An important caveat is that standardized tests are inherently flawed, and they should never become the sole metric used to select residents. Residency programs should continue to use traditional criteria such as letters of recommendation, performance in away rotations, or research output in order to select applicants. However, it is also important to acknowledge that these other criteria are also flawed and heavily favor applicants from prestigious medical schools. This may explain why a large percentage of matched dermatology applicants hail from a select few institutions.4
As dermatology is one of the most competitive residencies, increased transparency in the selection process would benefit both programs and applicants. A well-designed dermatology shelf exam would provide an additional objective data point about an applicant while motivating students to learn knowledge that will be valuable during dermatology residency training.
Dr Hussain is a dermatology resident physician at MedStar Washington Hospital Center in Washington, DC.

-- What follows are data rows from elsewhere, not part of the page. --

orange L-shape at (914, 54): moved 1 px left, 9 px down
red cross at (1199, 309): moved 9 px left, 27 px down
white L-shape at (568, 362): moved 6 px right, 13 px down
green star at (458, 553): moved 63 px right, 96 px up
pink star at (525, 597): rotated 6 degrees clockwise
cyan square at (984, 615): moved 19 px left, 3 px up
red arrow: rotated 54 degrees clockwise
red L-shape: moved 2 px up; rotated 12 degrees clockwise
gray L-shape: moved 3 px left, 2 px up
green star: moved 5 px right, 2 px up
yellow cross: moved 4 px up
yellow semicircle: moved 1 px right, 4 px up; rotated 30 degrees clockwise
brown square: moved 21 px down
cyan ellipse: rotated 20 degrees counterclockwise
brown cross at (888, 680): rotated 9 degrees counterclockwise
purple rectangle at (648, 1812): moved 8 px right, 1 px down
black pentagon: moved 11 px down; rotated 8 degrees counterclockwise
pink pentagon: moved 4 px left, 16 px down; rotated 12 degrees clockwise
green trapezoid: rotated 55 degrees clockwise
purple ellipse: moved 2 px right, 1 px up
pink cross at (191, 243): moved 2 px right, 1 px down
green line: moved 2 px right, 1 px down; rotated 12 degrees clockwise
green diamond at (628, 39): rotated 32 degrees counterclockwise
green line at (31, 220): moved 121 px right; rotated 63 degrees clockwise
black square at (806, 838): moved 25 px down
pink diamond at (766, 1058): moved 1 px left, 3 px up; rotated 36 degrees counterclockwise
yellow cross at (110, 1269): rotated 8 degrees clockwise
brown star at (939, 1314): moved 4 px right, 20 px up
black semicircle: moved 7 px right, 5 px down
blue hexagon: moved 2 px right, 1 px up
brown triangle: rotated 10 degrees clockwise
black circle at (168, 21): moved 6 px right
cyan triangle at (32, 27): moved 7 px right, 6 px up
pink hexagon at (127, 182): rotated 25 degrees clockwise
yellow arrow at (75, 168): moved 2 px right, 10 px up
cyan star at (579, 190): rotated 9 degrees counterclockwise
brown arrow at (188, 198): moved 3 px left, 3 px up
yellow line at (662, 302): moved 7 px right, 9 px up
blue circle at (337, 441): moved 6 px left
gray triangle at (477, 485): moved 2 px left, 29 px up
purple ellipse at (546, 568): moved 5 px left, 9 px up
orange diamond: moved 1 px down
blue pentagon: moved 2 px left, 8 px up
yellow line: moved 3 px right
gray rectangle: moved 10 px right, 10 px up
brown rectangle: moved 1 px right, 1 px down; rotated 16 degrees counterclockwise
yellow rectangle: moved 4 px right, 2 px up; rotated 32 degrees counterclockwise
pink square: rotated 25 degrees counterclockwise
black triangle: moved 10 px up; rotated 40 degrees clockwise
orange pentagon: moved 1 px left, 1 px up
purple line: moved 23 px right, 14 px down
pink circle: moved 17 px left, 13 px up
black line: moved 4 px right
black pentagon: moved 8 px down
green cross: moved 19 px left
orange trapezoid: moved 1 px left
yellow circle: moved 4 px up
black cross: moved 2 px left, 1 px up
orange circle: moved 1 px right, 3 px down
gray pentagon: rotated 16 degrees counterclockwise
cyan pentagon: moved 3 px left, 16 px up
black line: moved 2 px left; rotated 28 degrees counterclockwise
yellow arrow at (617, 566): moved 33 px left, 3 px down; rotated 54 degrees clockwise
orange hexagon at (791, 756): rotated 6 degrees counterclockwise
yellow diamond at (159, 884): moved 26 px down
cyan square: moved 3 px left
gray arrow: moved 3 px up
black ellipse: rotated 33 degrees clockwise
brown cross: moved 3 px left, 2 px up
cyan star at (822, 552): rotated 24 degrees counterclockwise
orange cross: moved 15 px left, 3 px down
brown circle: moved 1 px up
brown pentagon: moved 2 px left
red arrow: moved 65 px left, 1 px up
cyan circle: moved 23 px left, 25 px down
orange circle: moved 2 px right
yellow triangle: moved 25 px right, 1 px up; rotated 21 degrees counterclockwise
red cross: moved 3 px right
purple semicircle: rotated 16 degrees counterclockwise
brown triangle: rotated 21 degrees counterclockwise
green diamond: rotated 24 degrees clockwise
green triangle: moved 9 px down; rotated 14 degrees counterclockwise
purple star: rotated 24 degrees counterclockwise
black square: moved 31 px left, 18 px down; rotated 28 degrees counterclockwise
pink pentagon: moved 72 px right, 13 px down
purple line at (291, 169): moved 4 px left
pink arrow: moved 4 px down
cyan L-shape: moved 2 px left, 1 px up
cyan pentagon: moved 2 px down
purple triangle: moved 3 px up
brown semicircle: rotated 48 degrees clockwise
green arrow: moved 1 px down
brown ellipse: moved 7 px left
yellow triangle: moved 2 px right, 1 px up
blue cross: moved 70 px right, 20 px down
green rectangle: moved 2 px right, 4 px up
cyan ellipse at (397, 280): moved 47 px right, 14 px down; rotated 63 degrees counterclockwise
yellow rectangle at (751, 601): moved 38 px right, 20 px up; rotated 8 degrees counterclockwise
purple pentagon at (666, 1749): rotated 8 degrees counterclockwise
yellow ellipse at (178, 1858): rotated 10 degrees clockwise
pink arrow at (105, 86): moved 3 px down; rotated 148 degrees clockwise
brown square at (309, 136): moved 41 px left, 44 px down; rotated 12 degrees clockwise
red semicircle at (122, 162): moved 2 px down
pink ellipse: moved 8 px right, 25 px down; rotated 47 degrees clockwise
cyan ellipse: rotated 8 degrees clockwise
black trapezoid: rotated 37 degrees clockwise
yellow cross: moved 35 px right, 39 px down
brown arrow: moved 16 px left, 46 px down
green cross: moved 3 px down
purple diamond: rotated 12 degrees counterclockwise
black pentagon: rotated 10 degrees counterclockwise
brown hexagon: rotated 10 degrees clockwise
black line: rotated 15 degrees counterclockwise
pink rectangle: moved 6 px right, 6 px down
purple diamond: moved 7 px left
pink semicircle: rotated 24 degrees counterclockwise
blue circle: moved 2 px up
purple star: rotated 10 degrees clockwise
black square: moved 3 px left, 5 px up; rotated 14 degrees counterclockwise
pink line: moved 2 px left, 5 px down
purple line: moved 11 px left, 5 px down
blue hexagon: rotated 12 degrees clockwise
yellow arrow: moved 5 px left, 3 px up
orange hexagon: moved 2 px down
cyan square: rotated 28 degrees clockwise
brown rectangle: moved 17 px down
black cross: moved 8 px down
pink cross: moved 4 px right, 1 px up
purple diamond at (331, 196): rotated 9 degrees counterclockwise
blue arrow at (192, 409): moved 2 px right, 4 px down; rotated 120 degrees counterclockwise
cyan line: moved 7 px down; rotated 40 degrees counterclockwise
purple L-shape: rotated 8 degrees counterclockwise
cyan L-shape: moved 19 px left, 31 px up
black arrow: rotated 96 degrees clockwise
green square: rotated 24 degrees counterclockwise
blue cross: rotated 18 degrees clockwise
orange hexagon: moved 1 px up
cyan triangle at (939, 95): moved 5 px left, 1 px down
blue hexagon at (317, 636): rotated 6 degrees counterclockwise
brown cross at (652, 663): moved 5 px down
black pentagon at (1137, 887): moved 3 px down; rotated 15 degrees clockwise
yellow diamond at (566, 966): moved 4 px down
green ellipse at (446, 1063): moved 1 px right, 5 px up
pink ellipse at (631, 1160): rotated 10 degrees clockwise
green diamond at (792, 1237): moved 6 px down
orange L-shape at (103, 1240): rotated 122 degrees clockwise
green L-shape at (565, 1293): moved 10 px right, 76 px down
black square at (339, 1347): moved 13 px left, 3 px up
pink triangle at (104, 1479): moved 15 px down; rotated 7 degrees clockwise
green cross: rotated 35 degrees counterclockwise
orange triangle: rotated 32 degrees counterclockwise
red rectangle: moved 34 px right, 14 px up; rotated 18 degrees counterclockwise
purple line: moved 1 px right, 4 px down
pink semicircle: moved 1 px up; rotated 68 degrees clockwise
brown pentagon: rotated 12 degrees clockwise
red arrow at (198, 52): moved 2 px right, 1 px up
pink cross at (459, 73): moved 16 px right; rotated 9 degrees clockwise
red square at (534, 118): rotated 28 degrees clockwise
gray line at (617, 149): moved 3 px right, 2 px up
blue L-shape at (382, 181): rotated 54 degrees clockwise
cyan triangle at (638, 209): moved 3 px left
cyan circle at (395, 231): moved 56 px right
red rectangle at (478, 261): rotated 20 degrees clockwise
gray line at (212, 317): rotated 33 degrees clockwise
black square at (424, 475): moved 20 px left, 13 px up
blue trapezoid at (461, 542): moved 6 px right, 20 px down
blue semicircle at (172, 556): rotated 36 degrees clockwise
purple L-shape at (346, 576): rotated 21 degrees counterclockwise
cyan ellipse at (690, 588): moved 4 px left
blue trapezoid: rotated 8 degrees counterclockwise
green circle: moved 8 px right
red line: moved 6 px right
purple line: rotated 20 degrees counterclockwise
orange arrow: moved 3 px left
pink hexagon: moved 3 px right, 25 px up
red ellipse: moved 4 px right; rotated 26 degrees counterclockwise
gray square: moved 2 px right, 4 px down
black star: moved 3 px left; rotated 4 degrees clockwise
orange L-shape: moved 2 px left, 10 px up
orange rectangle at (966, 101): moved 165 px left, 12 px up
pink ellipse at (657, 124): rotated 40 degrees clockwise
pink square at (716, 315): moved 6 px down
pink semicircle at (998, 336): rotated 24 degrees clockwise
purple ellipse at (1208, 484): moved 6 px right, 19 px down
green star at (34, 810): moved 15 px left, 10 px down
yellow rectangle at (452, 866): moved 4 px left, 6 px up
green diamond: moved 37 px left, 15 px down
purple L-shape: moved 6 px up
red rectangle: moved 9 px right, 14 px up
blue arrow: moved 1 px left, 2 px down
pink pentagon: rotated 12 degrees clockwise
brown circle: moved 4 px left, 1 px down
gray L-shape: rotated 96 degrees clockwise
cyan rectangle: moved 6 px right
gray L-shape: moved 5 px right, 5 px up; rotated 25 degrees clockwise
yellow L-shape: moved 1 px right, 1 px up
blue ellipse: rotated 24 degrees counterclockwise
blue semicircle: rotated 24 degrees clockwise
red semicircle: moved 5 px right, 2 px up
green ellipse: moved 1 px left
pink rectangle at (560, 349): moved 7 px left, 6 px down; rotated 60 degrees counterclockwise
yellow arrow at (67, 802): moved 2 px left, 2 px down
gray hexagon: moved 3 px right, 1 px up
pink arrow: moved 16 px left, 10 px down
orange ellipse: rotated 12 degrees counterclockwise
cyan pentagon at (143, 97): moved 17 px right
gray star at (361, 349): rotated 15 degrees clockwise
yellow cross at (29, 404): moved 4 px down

Disclosure: The author reports no relevant financial relationships.
References
1. USMLE program announces upcoming policy changes. United States Medical Licensing Examination. February 12, 2020. Accessed May 11, 2020. https://www.usmle.org/incus/#decision
2. USMLE update on resuming testing. United States Medical Licensing Examination. May 8, 2020. Accessed May 11, 2020. https://www.usmle.org/announcements/default.aspx
3. Crane MA, Chang HA, Azamfirei R. Medical education takes a step in the right direction: where does that leave students? JAMA. Published online March 6, 2020. doi:10.1001/jama.2020.2950
4. Ryan MP, De Jong AL, Wagner RF. Medical school ranking and dermatology match results: an analysis of the 2018 match data. Dermatol Online J. 2019;25(3):13030/qt59p3z80r.